U.S. Paleoartist Presents Ötzi Mummy. Replica at Bolzano Museum

Judith Harris (April 21, 2016)
Discovered in the Italian Tyrol, the body of Ötzi the Iceman lay encased in ice for 5,000 years. Next year a new replica of his mummy, presented today at the Bolzano Archaeological Museum, will travel with a special exhibition to the U.S.A. and Canada, beginning in North Carolina.

ROME -- Ötzi the Iceman, who is also known as the Homo tyrolensis, is one of the most famous and oldest mummies ever found. Discovered by two German tourists in the Oztel Alps in the Italian Tyrol near the border with Austria in 1991, the mummy was found encased in ice, wearing a coat of goat hide and waterproof boots. Its importance lies in the fact that his tattooed body lay untouched from the moment of his death almost 5,000 years ago, thus permitting not only reconstruction of his way of life, through his clothing and tools, but also analysis of his bones, blood and DNA. 

Now a life-size replica of Ötzi, created by the American paleoartist Gary Staab, was presented Wednesday at the South Tyrol Museum of Archaeology at Bolzano (in German, Bozen), where the remains of Ötzi are on view in a specially constructed vacuum display cabinet. Describing the process of creating the replica, museum director Angelika Fleckinger explained that the mummy will be part of a new traveling exhibition about the discovery of the man now called "Ötzi"which will tour the U.S.A. and Canada beginning in October of 2017 in the North Carolina Museum of Natural Science at Raleigh. 

The "extraordinary collaboration" behind creation of the mummy replica by Staab and his team, which required "many months" to complete, came about thanks to cooperation between the Bolzano museum and New York's Cold Spring Harbor DNA Learning Center, said Fleckinger. The first sculpture-like image of Ötzi had been made utilizing CT-scanned images and 3-D printing, which permitted creation of a resin replica. "After the blank had hardened, the mummy was sculpted and hand-painted by Staab," Fleckinger added.
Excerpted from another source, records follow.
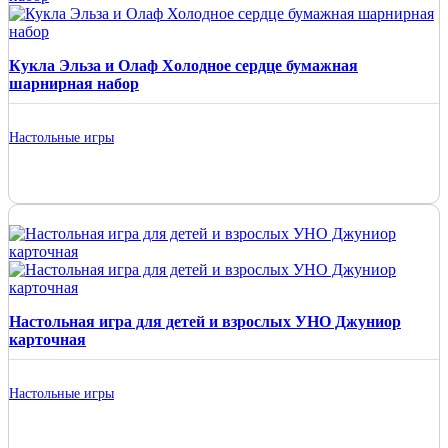
Кукла Эльза и Олаф Холодное сердце бумажная
шарнирная набор
Настольные игры
Настольная игра для детей и взрослых УНО Джуниор
карточная
Настольные игры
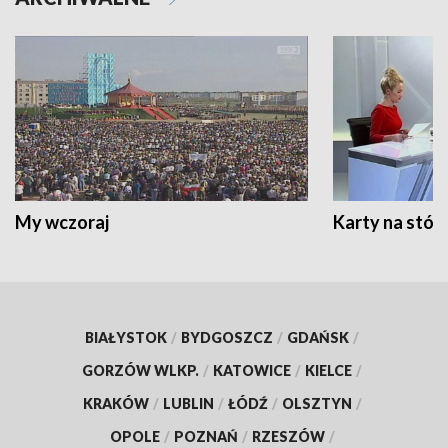
My wczoraj
Karty na stół:
BIAŁYSTOK
/
BYDGOSZCZ
/
GDAŃSK
/
GORZÓW WLKP.
/
KATOWICE
/
KIELCE
/
KRAKÓW
/
LUBLIN
/
ŁÓDŹ
/
OLSZTYN
/
OPOLE
/
POZNAŃ
/
RZESZÓW
/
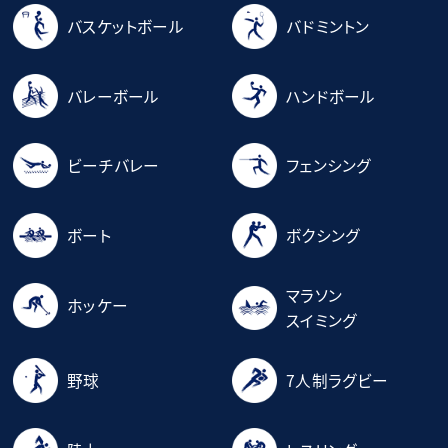
バスケットボール
バドミントン
バレーボール
ハンドボール
ビーチバレー
フェンシング
ボート
ボクシング
マラソン
ホッケー
スイミング
野球
7人制ラグビー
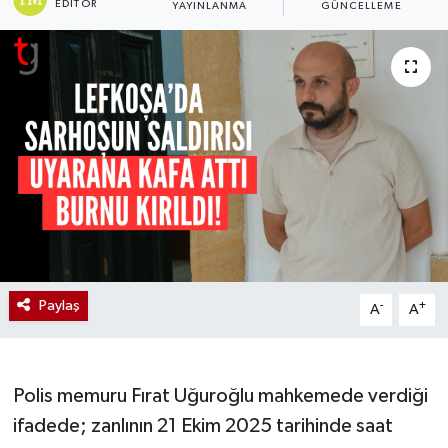
EDITÖR
YAYINLANMA
GÜNCELLEME
Paylaş
-
+
A
A
Polis memuru Fırat Uğuroğlu mahkemede verdiği
ifadede; zanlının 21 Ekim 2025 tarihinde saat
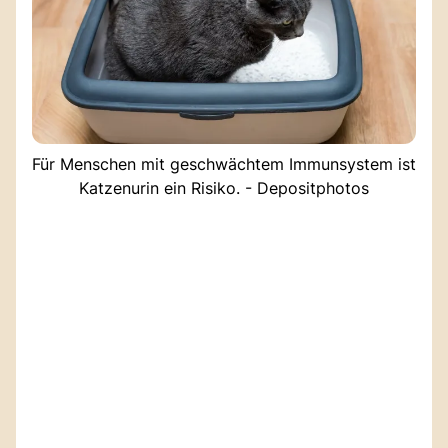
Für Menschen mit geschwächtem Immunsystem ist
Katzenurin ein Risiko. - Depositphotos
Two other images were subsequently created.

In early 2012 it was discovered that Ötzi's body still had intact blood cells, the oldest ever found. Although shrunken or mere remnants, the cells have the same dimensions as living red blood cells and resemble a modern-day sample. The images are used in teaching at the Cold Spring Harbor Center (DNALC). Directed by Dave Miklos, DNALC IS the world's biggest scientific learning center for genetics, whose 36,000 students study DNA in six research laboratories. 

Because blood cells tend to degrade rapidly, early scans had been inconclusive, but newer DNA  studies by Walther Parson of the Medical University of Innsbruck, in Austria, have revealed that, although his maternal genetic line originating in the Alps is now extinct, Ötzi has at least 19 living genetic relatives. DNA analysis also shows that, although he had spent his childhood in a village north of Bolzano called Feldthurns, he was related to inhabitants of the islands of Corsica and Sardinia, rather than in the Alpine regions where his body was discovered.

The model was made utilizing up-to-date forensic mapping technology, based upon 3-D images of his skull, plus infrared and tomographic images. The new studies indicate that Ötzi was perhaps 45 years old, approximately 5'3" tall,  and brown eyed, with type "O" blood; earlier he had been believed to be between 30 and 45 years of age, and had blue eyes. The new 3-D technological reconstruction of his face also indicates that he wore a beard, and had a furrowed brow that made him look decidedly tired.  Death was caused by a flint arrowhead that pierced his shoulder, as was discovered only a decade ago.

The whole process of reconstructing the mummy, and the scientific basis behind it, was filmed by the American production company NOVA for a 48-minute documentary "Iceman Reborn," broadcast on the PBS channel for US viewers.